When the pushing came to shoving on Wednesday, Chairman Powell was too busy talking about avoiding a recession rather than smashing inflation; this kind of meant the message came out as a sigh rather than a scream. Gone was the speculation of a swag of 75 basis point rate increases and Powell even opened the door for a slowdown in the pace of tightening anon.

That inspired buying hard, followed by a day to think about it, followed by a significant crash. Investor logic working thusly: By not acting with sufficient force now, the Fed will need to do even more later to tame inflation.

At home, the turbulence hit the ASX200, down 3% for the week, the small caps index (XEC) losing 2.6%.

Pete says the market-implied probability for a 75 basis point rate increase in June, which Powell effectively ruled out, currently stands around 80%.

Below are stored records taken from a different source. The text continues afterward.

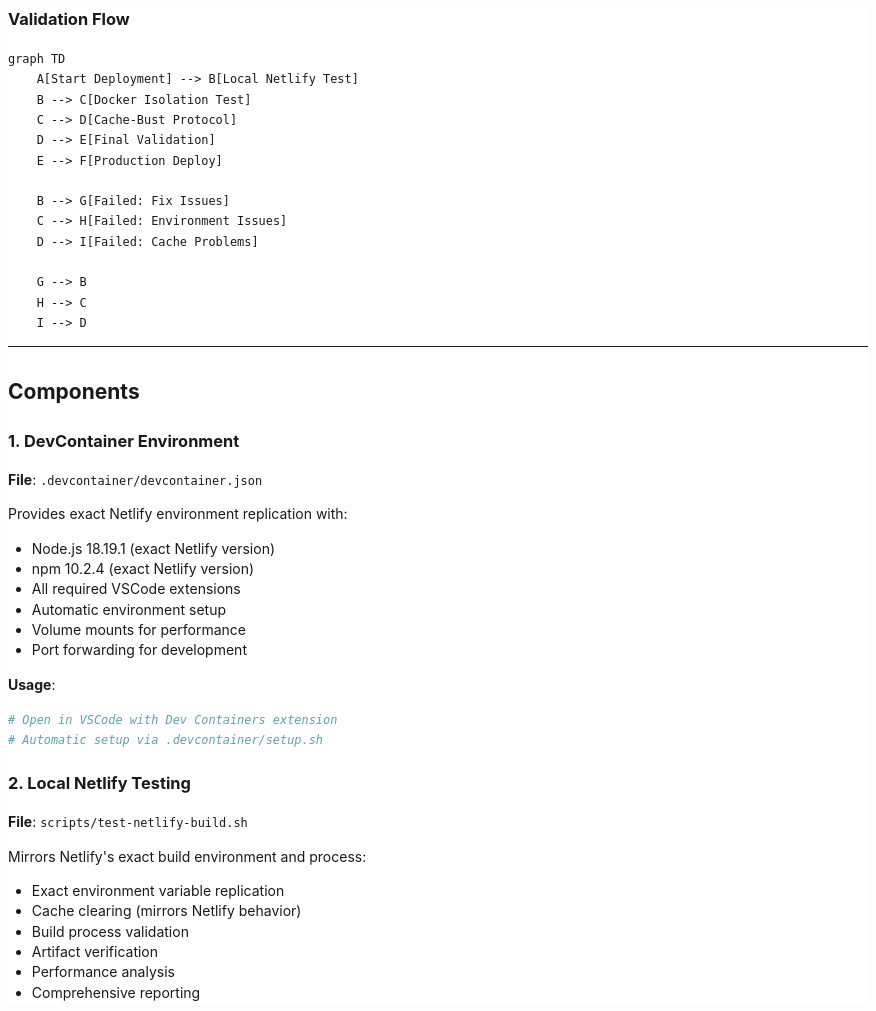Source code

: ### Validation Flow

```mermaid
graph TD
    A[Start Deployment] --> B[Local Netlify Test]
    B --> C[Docker Isolation Test]
    C --> D[Cache-Bust Protocol]
    D --> E[Final Validation]
    E --> F[Production Deploy]
    
    B --> G[Failed: Fix Issues]
    C --> H[Failed: Environment Issues]
    D --> I[Failed: Cache Problems]
    
    G --> B
    H --> C
    I --> D
```

---

## Components

### 1. DevContainer Environment

**File**: `.devcontainer/devcontainer.json`

Provides exact Netlify environment replication with:
- Node.js 18.19.1 (exact Netlify version)
- npm 10.2.4 (exact Netlify version)
- All required VSCode extensions
- Automatic environment setup
- Volume mounts for performance
- Port forwarding for development

**Usage**:
```bash
# Open in VSCode with Dev Containers extension
# Automatic setup via .devcontainer/setup.sh
```

### 2. Local Netlify Testing

**File**: `scripts/test-netlify-build.sh`

Mirrors Netlify's exact build environment and process:
- Exact environment variable replication
- Cache clearing (mirrors Netlify behavior)
- Build process validation
- Artifact verification
- Performance analysis
- Comprehensive reporting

“Meanwhile, Treasury yields have stormed to new highs, particularly at the longer end of the curve. That’s the bond market telling the Fed that it is committing a policy error.”

US March quarter earnings are just about a done thing too, a little over 10% of S&P500 stocks yet to report.

It was another fine harvest, with almost every nine out of 10 companies beating expectations. Annual earnings growth is running at 10.6% over the year. Solid earnings outcome explains the ability of companies to pass through higher prices to consumers.

Looking ahead there’s another round of US inflation data, a fair few analysts saying the CPI rate – awful as it’s been – may well have peaked.

The photo above is of a young man posing while sitting on a head from the The ‘Friendship of Peoples’ monument during its demolition on April 26, 2022 in Kyiv. Late last month Kyiv’s Mayor Vitali Klitschko announced in a social media post that the eight-metre high statue of men holding a star-shaped emblem that says “Friendship of Peoples” and “USSR” would be removed from the city, and the metal arch overhead would be renamed.


Economic calendar for this week


April NAB business survey
Q1 real retail sales

May WBC–MI Consumer Sentiment

May MI inflation expectations
April overseas arrivals, preliminary



Nikkei Japan PMI Services
China April trade balance
Chinas April new loans
China April M2 money supply
EU May Sentix investor confidence
US March wholesale inventories

NZ April retail card spending
Japan March household spending
EU May ZEW survey of expectations
US April NFIB small business optimism measure

China April PPI
China April CPI
US April CPI

NZ April REINZ house prices
NZ April food price index
Q2 RBNZ inflation expectations
Japan Mar current account balance
UK March trade balance
US April PPI
US Initial jobless claims

NZ April manufacturing PMI
EU March industrial production
US April import price index
US May University of Michigan sentiment read

Sources: Commsec, Westpac


ASX IPO calendar for this week

These are the companies the ASX thinks might be listing:

Southern Cross Gold (ASX:SXG)

Listing: 11 May

IPO: $10m at $0.20

This gold explorer is focused on revitalising the Victorian goldfields, which host Fosterville and Costerfield, two of the highest-grade underground deposits in the world.

The company is a spin-out from Toronto Stock Exchange listed Mawson Gold – which is now a Nordic-focused gold exploration company that holds the Rajapalot gold-cobalt project in northern Finland.

SXG operates the Sunday Creek, Redcastle and Whroo projects in Victoria, along with the Mt Isa polymetalic project in Queensland.

Bellavista Resources (ASX:BVR)

Listing: 12 May

IPO: $6.5m at $0.20

The explorer is targeting large, high-grade base metal and battery mineral deposits in Western Australia.

The company has a large and highly prospective tenement package that covers approximately 100km of strike of the northern margin of the highly prospective Edmund Basin.

The projects include Brumby Deposit, Vernon Base Metals, Vernon Nickel-PGE and Gorge Creek which are highly prospective for zinc, copper, silver, PGE and uranium deposits.